Content starts

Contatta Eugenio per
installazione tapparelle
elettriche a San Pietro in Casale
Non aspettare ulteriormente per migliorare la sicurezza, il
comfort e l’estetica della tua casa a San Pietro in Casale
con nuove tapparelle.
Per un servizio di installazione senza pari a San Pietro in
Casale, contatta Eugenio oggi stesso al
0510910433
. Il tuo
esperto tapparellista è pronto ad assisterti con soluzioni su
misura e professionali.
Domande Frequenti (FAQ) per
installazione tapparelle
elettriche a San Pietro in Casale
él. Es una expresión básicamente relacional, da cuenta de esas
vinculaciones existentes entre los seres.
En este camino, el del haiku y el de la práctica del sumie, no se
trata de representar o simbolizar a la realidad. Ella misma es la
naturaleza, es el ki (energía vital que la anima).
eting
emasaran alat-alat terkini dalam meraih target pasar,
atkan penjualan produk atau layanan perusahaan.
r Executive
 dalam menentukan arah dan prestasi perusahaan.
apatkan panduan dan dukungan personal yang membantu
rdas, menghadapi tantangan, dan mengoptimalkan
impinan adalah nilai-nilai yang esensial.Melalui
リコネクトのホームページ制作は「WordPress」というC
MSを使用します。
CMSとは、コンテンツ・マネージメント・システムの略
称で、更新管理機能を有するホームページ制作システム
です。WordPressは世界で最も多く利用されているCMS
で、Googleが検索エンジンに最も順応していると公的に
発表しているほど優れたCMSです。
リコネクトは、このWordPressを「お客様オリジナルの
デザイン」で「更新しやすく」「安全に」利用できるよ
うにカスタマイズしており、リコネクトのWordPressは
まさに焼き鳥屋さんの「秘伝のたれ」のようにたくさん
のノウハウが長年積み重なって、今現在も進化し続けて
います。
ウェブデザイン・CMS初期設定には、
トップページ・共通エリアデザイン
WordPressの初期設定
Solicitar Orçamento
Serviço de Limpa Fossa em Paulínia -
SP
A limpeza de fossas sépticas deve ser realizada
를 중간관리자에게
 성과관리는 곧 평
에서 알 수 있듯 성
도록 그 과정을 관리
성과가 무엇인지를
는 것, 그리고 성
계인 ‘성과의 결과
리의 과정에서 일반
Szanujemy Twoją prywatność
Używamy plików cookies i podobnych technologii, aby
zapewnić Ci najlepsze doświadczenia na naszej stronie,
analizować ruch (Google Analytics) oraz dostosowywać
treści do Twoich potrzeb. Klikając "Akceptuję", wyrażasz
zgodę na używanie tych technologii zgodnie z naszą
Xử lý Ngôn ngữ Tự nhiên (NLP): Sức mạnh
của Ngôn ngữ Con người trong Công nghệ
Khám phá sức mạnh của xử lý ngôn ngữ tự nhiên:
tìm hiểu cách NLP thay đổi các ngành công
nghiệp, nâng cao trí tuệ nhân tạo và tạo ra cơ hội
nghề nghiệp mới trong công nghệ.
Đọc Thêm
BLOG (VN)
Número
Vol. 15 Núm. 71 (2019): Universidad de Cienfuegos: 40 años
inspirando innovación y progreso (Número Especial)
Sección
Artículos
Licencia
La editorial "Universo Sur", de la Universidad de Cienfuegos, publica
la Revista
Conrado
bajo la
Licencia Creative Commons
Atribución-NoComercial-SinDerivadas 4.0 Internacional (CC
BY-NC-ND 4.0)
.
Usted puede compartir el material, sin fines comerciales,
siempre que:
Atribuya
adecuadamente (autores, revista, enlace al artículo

Content ends

● **What to produce**
Search the data for "nghiệp". Copy every matching line.

● **Output of the task**
nghiệp, nâng cao trí tuệ nhân tạo và tạo ra cơ hội
nghề nghiệp mới trong công nghệ.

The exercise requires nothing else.